There are three parameters of the assignment algorithm that can be set in order to speed up the calculation.
Fixed number of generations in evolutionary optimization:
shiftassign_population=25
The population size for the genetic algorithm, i.e. how many assignments form one generation (25; chosen smaller than in normal production runs in order to speed up the calculation).
There is also an option to choose the "quick" optimization schedule:
shiftassign_quick=.true.
And last the 'runs' option can be set for flya as we did in the exercise ('flya runs=10').
neoassign options
To learn more about noeassign consult the tutorial Structure calculation with automated NOESY assignment. Other options for neoassign are described here: CYANA_Macro:_noeassign
Exercise 13: Mapping restraints onto a known structure
One can map the calculated restraints, such as distance restraints (upl/lol) onto a known structure (in the example here an xray structure). This is another approach to analyze restraints and their influence on the results.

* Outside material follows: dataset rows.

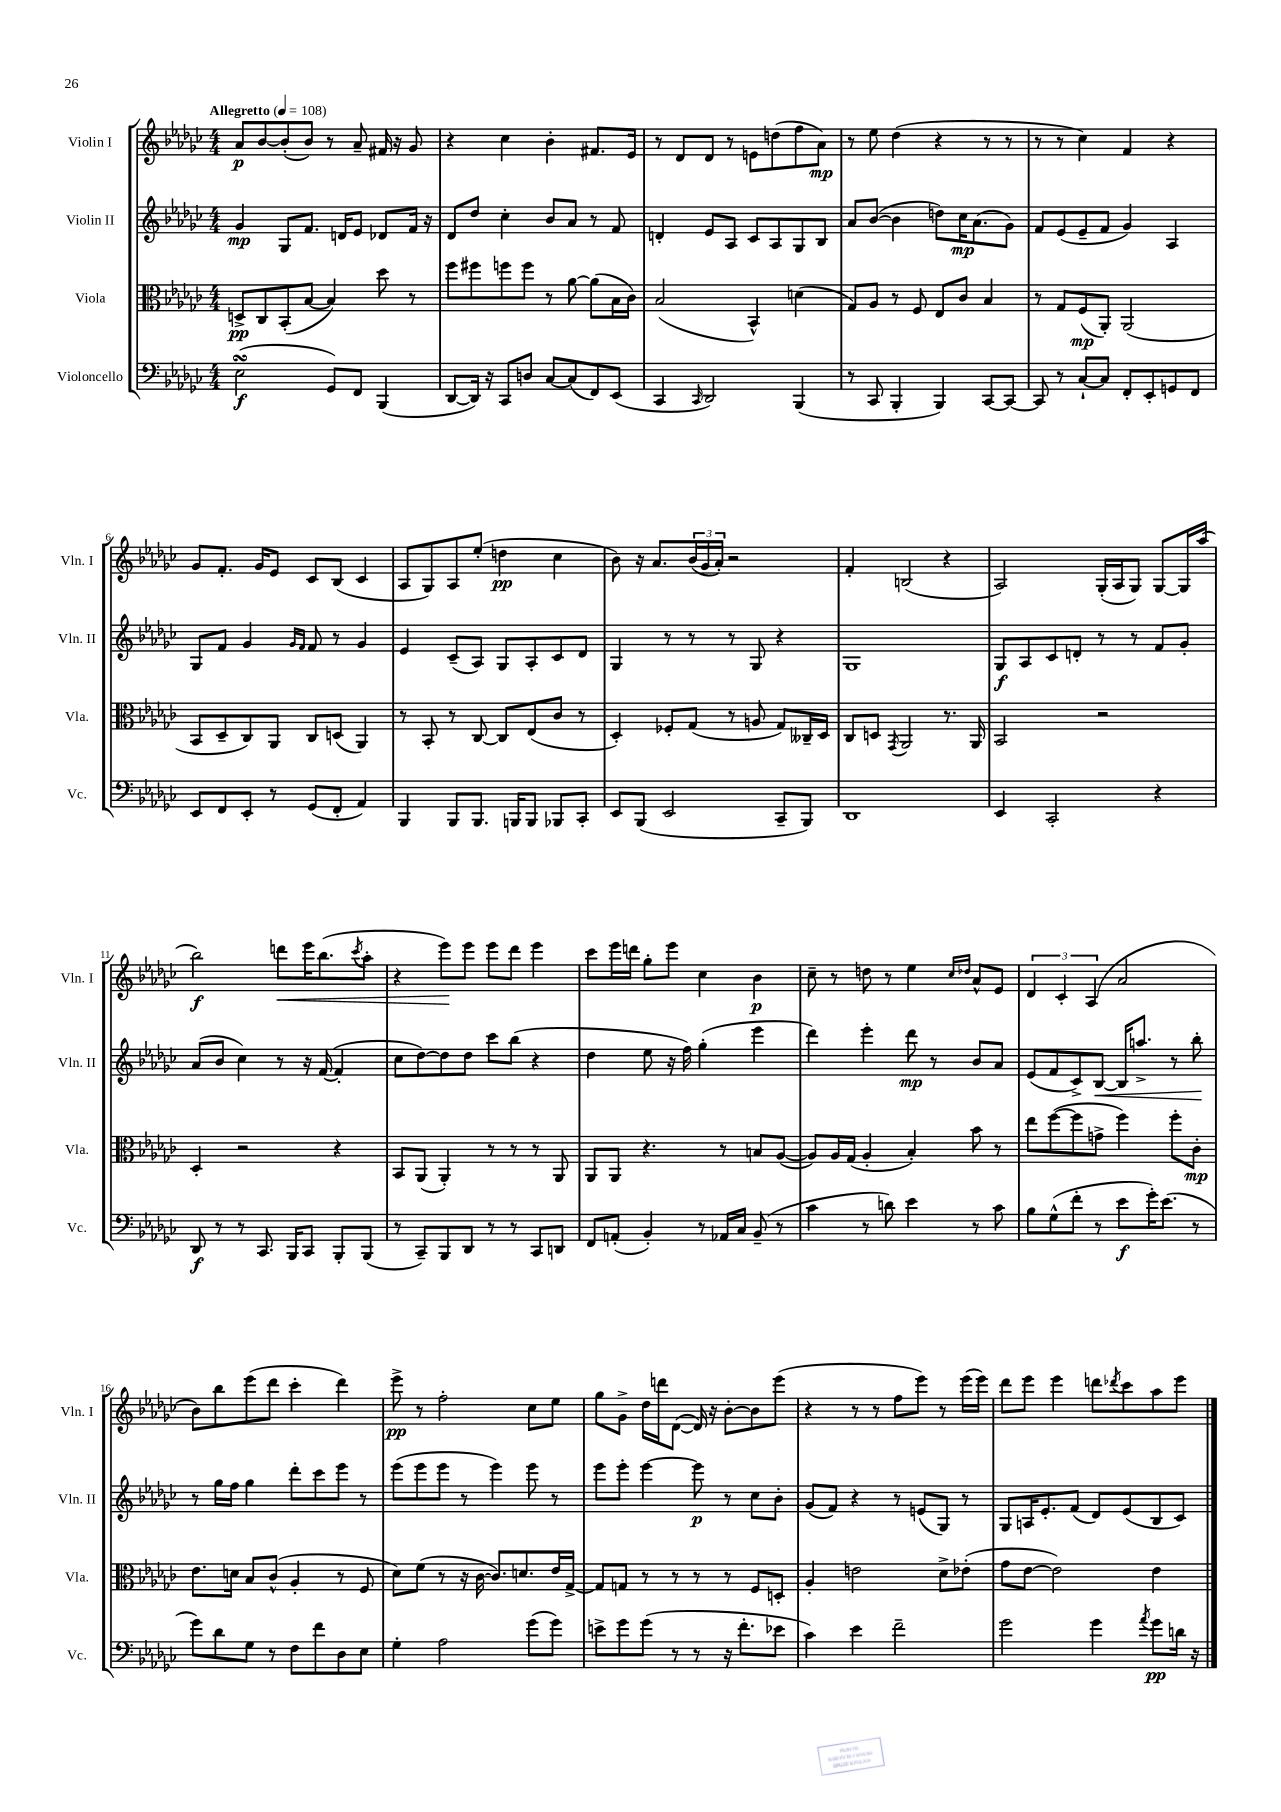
<<
\new StaffGroup <<
\new Staff = "s0" \with { instrumentName = "Violin I" shortInstrumentName = "Vln. I" } {
    \clef treble \key ges \major \numericTimeSignature \time 4/4 \tempo "Allegretto" 4 = 108
    aes'8\p bes'8~ bes'8-.( bes'8) r8 aes'8-- fis'16 r16 ges'8 |
    r4 ces''4 bes'4-. fis'8. ees'16 |
    r8 des'8 des'8 r8 e'8 d''8( f''8 aes'8\mp) |
    r8 ees''8 des''4( r4 r8 r8 |
    r8 r8 ces''4) f'4 r4 |
    ges'8 f'8.-. ges'16 ees'8 ces'8 bes8( ces'4 |
    aes8 ges8) aes8 ees''8-.( d''4\pp ces''4 |
    bes'8) r16 aes'8. \tuplet 3/2 { bes'16( ges'16 aes'16-.) } r2 |
    f'4-. b2( r4 |
    aes2) ges16-.( aes16 ges8) ges8~ ges16 aes''16( |
    bes''2\f) d'''8\< ees'''16 bes''8.( \acciaccatura { ces'''8 } aes''8-. |
    r4 ees'''8\!) ees'''8 ees'''8 des'''8 ees'''4 |
    ces'''8 ees'''16 d'''16 ges''8-. ees'''8 ces''4 bes'4\p |
    ces''8-- r8 d''8 r8 ees''4 \grace { ces''16 des''16 } aes'8-^ ees'8 |
    \tuplet 3/2 { des'4 ces'4-. aes4( } aes'2 |
    bes'8) bes''8 ees'''8( des'''8 ces'''4-. des'''4) |
    ees'''8->\pp r8 f''2-. ces''8 ees''8 |
    ges''8 ges'8-> des''16 d'''16 des'8~( des'16) r16 bes'8~-. bes'8 ees'''8( |
    r4 r8 r8 f''8 ees'''8) r8 ees'''16( ees'''16) |
    des'''8 ees'''8 ees'''4 d'''8 \acciaccatura { des'''8 } ces'''8 aes''8 ees'''8 \bar "|." |
}
\new Staff = "s1" \with { instrumentName = "Violin II" shortInstrumentName = "Vln. II" } {
    \clef treble \key ges \major \numericTimeSignature \time 4/4
    ges'4\mp ges8 f'8. d'16 ees'8 des'8 f'16 r16 |
    des'8 des''8 ces''4-. bes'8 aes'8 r8 f'8 |
    d'4-. ees'8 aes8 ces'8 aes8 ges8 bes8 |
    aes'8 bes'8~( bes'4 d''8) ces''16\mp aes'8.( ges'8) |
    f'8 ees'8( ees'8-- f'8 ges'4) aes4 |
    ges8 f'8 ges'4 \grace { ges'16 f'16 } f'8 r8 ges'4 |
    ees'4 ces'8--( aes8) ges8 aes8-. ces'8 des'8 |
    ges4 r8 r8 r8 ges8 r4 |
    ges1 |
    ges8\f aes8 ces'8 d'8-. r8 r8 f'8 ges'8-. |
    aes'8( bes'8 ces''4) r8 r16 f'16~( f'4-. |
    ces''8 des''8~) des''8 des''8 ces'''8 bes''8( r4 |
    des''4 ees''8 r16 f''16) ges''4-.( ees'''4 |
    des'''4) ees'''4-. des'''8\mp r8 bes'8 aes'8 |
    ees'8( f'8 ces'8->) bes8~\< bes16 a''8.-> r8 bes''8-.\! |
    r8 ges''16 f''16 ges''4 des'''8-. ces'''8 ees'''8 r8 |
    ees'''8( ees'''8 ees'''8 r8 ees'''4) ees'''8 r8 |
    ees'''8 ees'''8-. ees'''4~ ees'''8\p r8 ces''8 bes'8-. |
    ges'8( f'8) r4 r8 e'8( ges8) r8 |
    ges8 a16 ees'8.-. f'8( des'8) ees'8( bes8 ces'8) \bar "|." |
}
\new Staff = "s2" \with { instrumentName = "Viola" shortInstrumentName = "Vla." } {
    \clef alto \key ges \major \numericTimeSignature \time 4/4
    d8->\pp ces8 bes,8-.( bes8~ bes4) des''8 r8 |
    f''8 fis''8 f''8 f''8 r8 aes'8~ aes'8( bes16 ces'16) |
    bes2( bes,4-^) d'4( |
    ges8) aes8 r8 f8 ees8 ces'8 bes4 |
    r8 ges8 f8\mp( aes,8-.) aes,2( |
    bes,8 des8-- ces8) aes,8 ces8 d8( aes,4) |
    r8 bes,8-. r8 ces8~ ces8 ees8( ces'8 r8 |
    des4-.) fes8-. ges8( r8 a8 ges8) ceses16-- des16 |
    ces8 d8 \acciaccatura { ges,8 } aes,2 r8. aes,16 |
    bes,2 r2 |
    des4-. r2 r4 |
    bes,8 aes,8( aes,4-.) r8 r8 r8 aes,8 |
    aes,8 aes,8 r4. r8 b8 aes8~( |
    aes8) aes16 ges16( aes4-. bes4-.) bes'8 r8 |
    ees''8 f''8~( f''8 g'8-> f''4) f''8-. ces'8-.\mp |
    ees'8. d'16 bes8 ces'8-^( aes4-. r8 f8 |
    des'8) f'8( r8 r16 ces'16~ ces'8.) d'8. ees'16 ges16~-> |
    ges8 g8 r8 r8 r8 r8 f8 d8-. |
    aes4-. e'2 des'8-> ees'8-.( |
    ges'8 ees'8~ ees'2) ees'4 \bar "|." |
}
\new Staff = "s3" \with { instrumentName = "Violoncello" shortInstrumentName = "Vc." } {
    \clef bass \key ges \major \numericTimeSignature \time 4/4
    ees2\turn\f( ges,8) f,8 bes,,4( |
    des,8~ des,16) r16 ces,8 d8 ces8~ ces8( f,8) ees,8( |
    ces,4 \grace { ces,16 } des,2) bes,,4( |
    r8 ces,8 bes,,4-. bes,,4) ces,8~ ces,8~ |
    ces,8 r8 ces8~-! ces8 f,8-. ees,8-. g,8 f,8 |
    ees,8 f,8 ees,8-. r8 ges,8( f,8-. aes,4) |
    bes,,4 bes,,8 bes,,8. b,,16 b,,8 bes,,8 ces,8-. |
    ees,8 bes,,8( ees,2 ces,8-- bes,,8) |
    des,1 |
    ees,4 ces,2-. r4 |
    des,8\f r8 r8 ces,8. bes,,16 ces,8 bes,,8-. bes,,8( |
    r8 ces,8--) bes,,8 des,8 r8 r8 ces,8 d,8 |
    f,8 a,8-.( bes,4-.) r8 aes,16 ces16 bes,8--( r8 |
    ces'4 r8 d'8) ees'4 r8 ces'8 |
    bes8 ges8-^( f'8-. r8 ees'8\f ges'16-.) ees'8.( r8 |
    ges'8) des'8 ges8 r8 f8 f'8 des8 ees8 |
    ges4-. aes2 ges'8( ges'8) |
    e'8-> ges'8 ges'8( r8 r8 r16 f'8.-. ees'8 |
    ces'4) ees'4 f'2-- |
    ges'2 ges'4 \acciaccatura { aes'8 } ges'8\pp d'16 r16 \bar "|." |
}
>>
>>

Below you find the commands to accomplish this. You see by studying the commands, which files are needed to execute the macro. Therefore, create a new directory ('mkdir') or copy a directory containing the respective files. Delete what you do not need. Use the regularized xray structure from exercise 11.
Commands preceded by hashtags (#) are commented out, remove the hashtags if you want to use them. If you decide to use the intermo-NOEx-cycle7.peaks file, make sure to comment any commands you no longer need.
You need an init file:
rmsdrange:=15-111,333 cyanalib read lib LIG.lib append
And the main macro (name it 'CALC_xraymap.cya'):
read seq demoLong.seq
The following block of commands, takes the assigned intermol.peaks list and calculates distance restraints from the peak intensities:
#peaks:=intermol-NOEs-cycle7.peaks #calibration peaks=$peaks #peaks calibrate simple #write upl intermol.upl
The following block of commands, reads the 'final.upl' list (in this case of neoassign) and selects the intermolecular NOEs to LIG and writes them to file:
read upl final.upl distance select "*, @LIG" info=full write intermol.upl
read intermol.upl unknown=warn #read upl lig.upl append #read lol lig.lol read regula.pdb unknown=warn weight_vdw=0 overview intermol_xray.ovw
- If the restraints do not match with the xray structure, does it mean they are wrong?
- If you tried the two options, what is (are) the difference(s)?
- Did you look at the LIG.upl/lol files in the demo_data folder, what are they? What type of NMR experiments are there to obtain them?
Exercise 14: Work on improving the final structure
Using what you have learned so far, employing some of the options of FLYA and noeassign, consider if it is possible to improve the resolution of the final structure.
General questions to answer regarding this task:
- Name additional experimental restraints (or inputs) you could use for structure calculation.
- Name additional NMR experiments you could measure, to acquire experimental data that are not supplied with the demo_data.